Nesse conceito cabe ainda agregar a noção de cultura, pois, como explicou Perry Anderson na sua conferência sobre "O fim das utopias — Os dilemas da civilização no final de século": "Originalmente, cultura é o que vem do campo, dos camponeses, enquanto civilização é o que vem da cidade, do mundo urbano. Atualmente, civilização e cultura passam a ser distintas de um ponto de vista principalmente geográfico: civilização diz respeito a grandes regiões (a civilização européia) e cultura vai representar o local, o pontual (a cultura curitibana)". Ou como dizia Max Weber: "A cultura faz toda a diferença".

Ou ainda, com define o sociólogo Emir Sader: "O cidadão é o homem urbano. A cidade se confunde com a educação, a cultura, a elegância. A ponto que urbanidade vem do latim "urbs" e polidez da palavra grega "polis".

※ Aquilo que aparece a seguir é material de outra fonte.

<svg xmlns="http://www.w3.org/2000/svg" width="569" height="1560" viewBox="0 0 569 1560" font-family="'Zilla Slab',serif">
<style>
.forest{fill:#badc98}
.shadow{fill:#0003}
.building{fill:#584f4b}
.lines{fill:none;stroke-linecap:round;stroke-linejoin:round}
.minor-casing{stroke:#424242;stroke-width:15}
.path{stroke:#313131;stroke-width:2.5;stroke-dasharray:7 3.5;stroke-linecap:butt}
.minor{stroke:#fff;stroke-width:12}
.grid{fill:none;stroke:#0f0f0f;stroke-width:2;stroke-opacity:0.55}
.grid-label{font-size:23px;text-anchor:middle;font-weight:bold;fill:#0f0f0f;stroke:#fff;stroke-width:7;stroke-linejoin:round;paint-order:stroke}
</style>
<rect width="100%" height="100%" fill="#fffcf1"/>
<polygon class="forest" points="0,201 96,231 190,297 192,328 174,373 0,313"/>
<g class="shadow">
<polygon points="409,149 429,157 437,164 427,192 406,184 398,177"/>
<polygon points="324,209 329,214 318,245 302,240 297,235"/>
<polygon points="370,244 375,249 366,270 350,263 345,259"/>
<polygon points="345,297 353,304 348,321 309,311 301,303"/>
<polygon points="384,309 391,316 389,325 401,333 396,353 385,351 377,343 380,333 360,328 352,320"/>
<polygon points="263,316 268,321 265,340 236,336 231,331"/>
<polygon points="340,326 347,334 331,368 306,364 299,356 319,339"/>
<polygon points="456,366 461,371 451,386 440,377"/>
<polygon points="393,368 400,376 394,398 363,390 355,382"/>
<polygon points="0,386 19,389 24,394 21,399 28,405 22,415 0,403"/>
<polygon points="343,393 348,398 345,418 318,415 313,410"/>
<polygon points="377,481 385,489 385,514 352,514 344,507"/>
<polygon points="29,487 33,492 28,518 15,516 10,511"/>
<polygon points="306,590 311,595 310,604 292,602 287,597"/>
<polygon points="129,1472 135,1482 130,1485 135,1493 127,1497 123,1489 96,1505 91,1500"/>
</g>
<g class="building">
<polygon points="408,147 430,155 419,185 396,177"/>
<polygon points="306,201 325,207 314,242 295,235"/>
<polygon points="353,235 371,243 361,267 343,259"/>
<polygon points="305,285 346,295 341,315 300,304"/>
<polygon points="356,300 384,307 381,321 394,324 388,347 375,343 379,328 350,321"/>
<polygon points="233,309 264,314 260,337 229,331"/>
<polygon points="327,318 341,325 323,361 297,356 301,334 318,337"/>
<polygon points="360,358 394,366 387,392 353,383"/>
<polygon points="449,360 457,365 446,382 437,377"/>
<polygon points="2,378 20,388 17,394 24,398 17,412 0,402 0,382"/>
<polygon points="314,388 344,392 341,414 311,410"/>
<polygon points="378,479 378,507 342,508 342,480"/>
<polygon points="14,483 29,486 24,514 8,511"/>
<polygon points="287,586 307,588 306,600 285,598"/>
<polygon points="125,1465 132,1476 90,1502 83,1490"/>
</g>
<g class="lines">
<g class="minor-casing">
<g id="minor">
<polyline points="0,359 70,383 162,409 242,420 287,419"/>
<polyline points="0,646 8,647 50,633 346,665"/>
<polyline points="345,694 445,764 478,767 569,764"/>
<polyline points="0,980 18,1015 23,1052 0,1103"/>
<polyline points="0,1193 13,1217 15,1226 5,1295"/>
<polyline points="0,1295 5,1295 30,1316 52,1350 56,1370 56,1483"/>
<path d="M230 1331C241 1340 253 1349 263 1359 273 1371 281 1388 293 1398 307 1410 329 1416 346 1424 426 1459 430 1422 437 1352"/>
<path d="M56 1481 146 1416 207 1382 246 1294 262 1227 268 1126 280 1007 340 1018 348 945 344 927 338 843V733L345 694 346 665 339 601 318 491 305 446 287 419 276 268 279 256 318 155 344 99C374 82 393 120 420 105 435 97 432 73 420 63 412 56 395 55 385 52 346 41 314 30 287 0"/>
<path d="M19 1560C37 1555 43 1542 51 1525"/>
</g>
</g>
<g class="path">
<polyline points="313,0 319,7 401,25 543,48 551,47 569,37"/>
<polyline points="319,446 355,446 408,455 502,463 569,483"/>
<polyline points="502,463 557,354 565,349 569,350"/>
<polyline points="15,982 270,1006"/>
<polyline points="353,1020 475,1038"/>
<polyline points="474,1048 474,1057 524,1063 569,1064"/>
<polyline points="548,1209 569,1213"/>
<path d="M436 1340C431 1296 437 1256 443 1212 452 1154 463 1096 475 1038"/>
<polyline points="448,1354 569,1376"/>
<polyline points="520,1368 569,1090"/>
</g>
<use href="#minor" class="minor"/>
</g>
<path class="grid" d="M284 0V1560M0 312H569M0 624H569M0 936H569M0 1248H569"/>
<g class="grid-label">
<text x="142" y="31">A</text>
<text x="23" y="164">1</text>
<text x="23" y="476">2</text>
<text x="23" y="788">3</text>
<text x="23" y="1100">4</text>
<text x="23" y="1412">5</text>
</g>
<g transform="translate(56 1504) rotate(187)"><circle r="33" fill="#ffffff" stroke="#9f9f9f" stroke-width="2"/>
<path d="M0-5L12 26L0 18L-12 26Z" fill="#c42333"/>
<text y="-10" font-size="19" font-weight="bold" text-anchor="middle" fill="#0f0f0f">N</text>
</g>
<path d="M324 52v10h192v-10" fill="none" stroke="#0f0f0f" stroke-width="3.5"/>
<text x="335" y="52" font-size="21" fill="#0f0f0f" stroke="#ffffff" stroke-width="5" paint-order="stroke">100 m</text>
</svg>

Por último, como diz o historiador Joel Rufino dos Santos: "Para usar a expressão de Maffesoli, nossa época tem um estilo estético — como a medieval teve um teológico e a moderna um racional. A inserção e a identidade se dão pelo visto e pelo sentido. Não adianta deplorar isso. É a época das tribos, das energias comunitárias, do silêncio que significa, do corpo que fala. Há muita idealização e frescura nessas noções, é claro. Como nas de globalização, cibernetização etc. Mas há, por baixo desses nomes, fatos objetivos da história contemporânea".

Lembro-me de Curitiba ainda na década de sessenta, quando do fechamento ao desfile dos carros da Rua Quinze de Novembro, ressurgida como Rua das Flores para os pedestres. Logo a população tornava-se cúmplice dos urbanistas e exigia tratamento das fachadas dos prédios antigos ao longo desse novo footing. Em pouco tempo, idéias de novos equipamentos como teatros e museus, de mobiliário e de parques urbanos saíam dos gabinetes e eram implantadas com o entusiasmo de todos os curitibanos. Estava definida a trajetória de sucesso das propostas de melhoria da qualidade urbana, que fez Curitiba encimar todas as listas de melhores cidades brasileiras para se viver.

Demonstrou-se que, antes de ser um laboratório, a cidade representa um ato de vontade para o qual concorrem o governante, o urbanista e os cidadãos em busca da construção de um micromundo melhor. Que me perdoem os seguidores das várias correntes do pensamento urbanístico que não concordarem, mas acho que o único caminho para o urbanismo é trabalhar o espaço urbano de modo sempre inovador.